DATA TO PROCESS below:
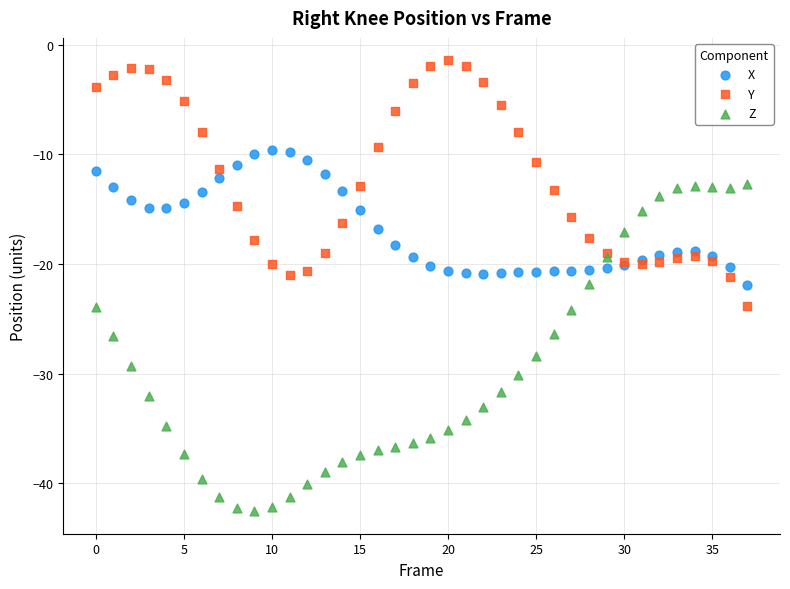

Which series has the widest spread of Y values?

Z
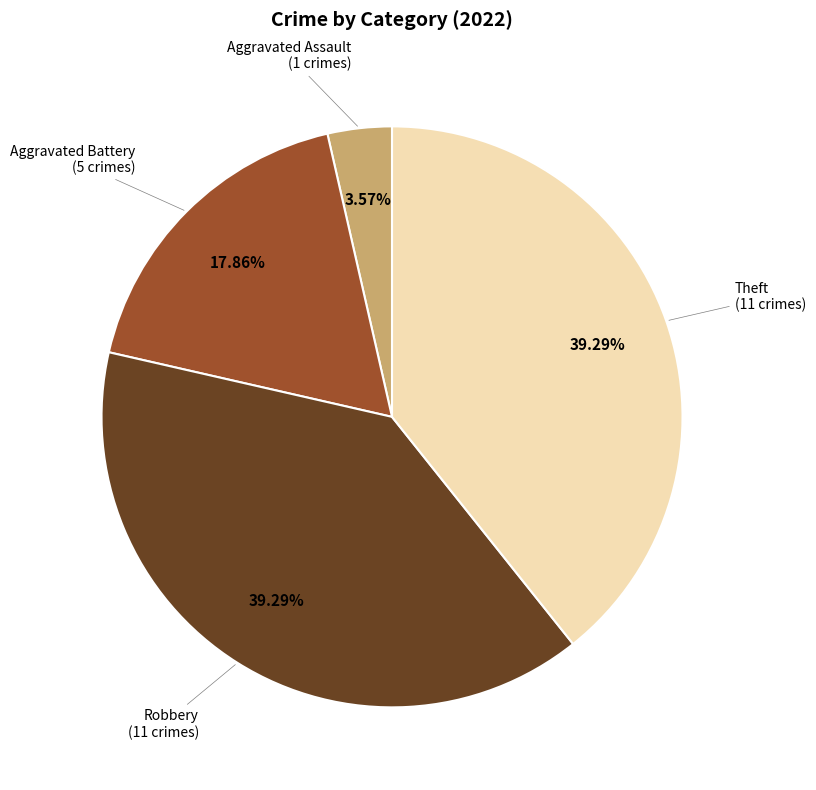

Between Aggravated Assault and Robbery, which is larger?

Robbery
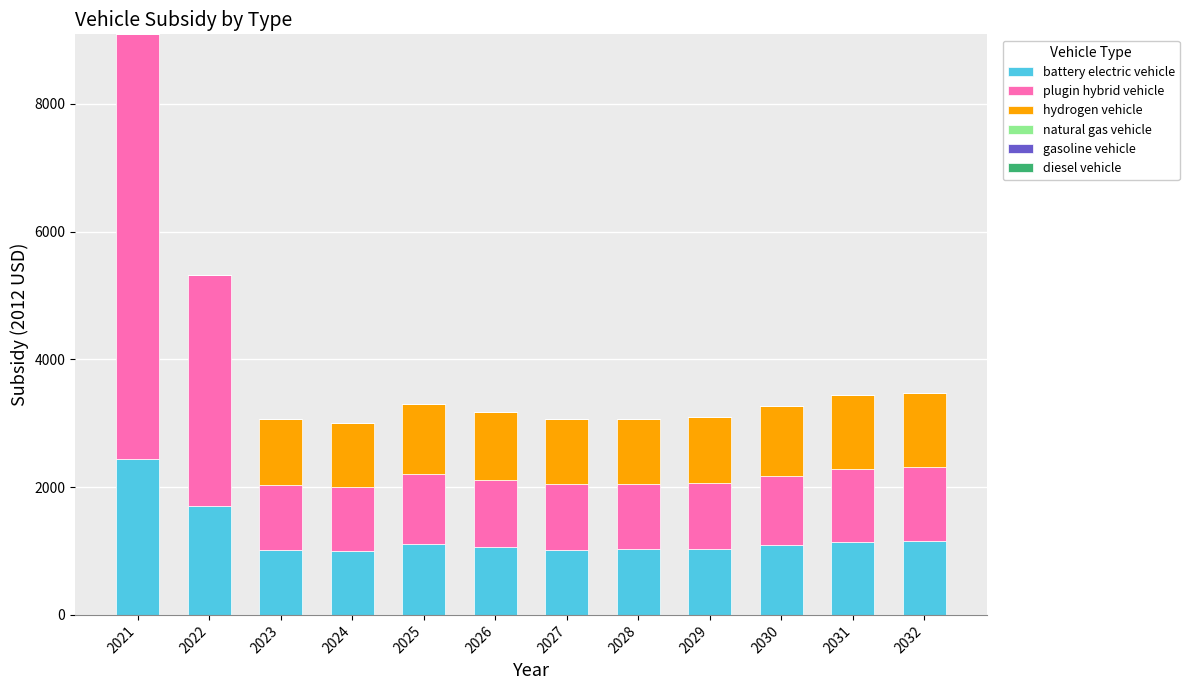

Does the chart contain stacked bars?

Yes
End of DATA TO PROCESS.
DATA TO PROCESS below:
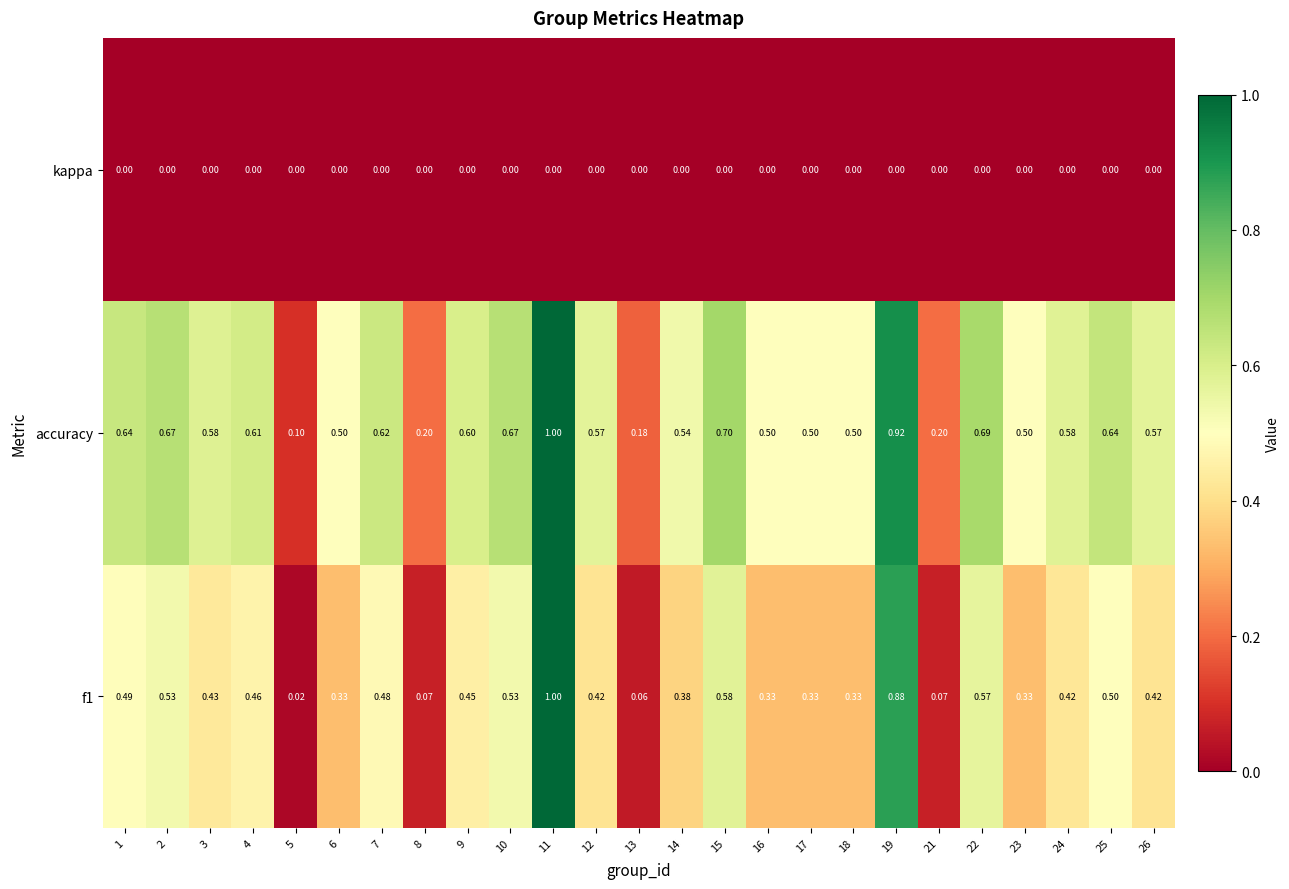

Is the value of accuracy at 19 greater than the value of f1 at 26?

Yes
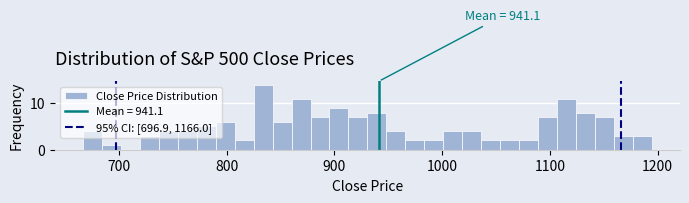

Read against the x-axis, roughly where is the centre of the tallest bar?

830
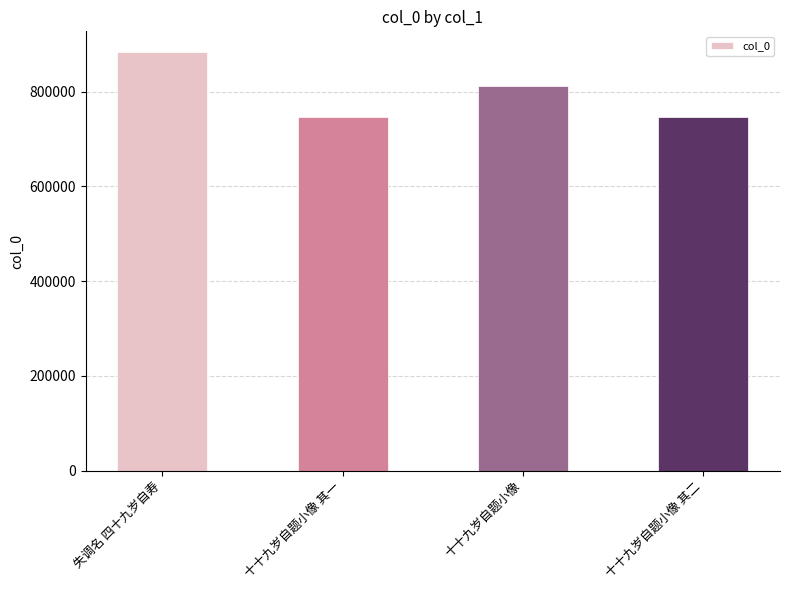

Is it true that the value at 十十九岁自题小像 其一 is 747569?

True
End of DATA TO PROCESS.
> _PROBLEM DESCRIPTION_
Reproduce the part of the items that begins with the line containing "Which series has" and ends with the line containing "Does the chart contain stacked bars?", leaving out the pictures.

> _WRITTEN REPLY_
Which series has the widest spread of Y values?

Z

Between Aggravated Assault and Robbery, which is larger?

Robbery

Does the chart contain stacked bars?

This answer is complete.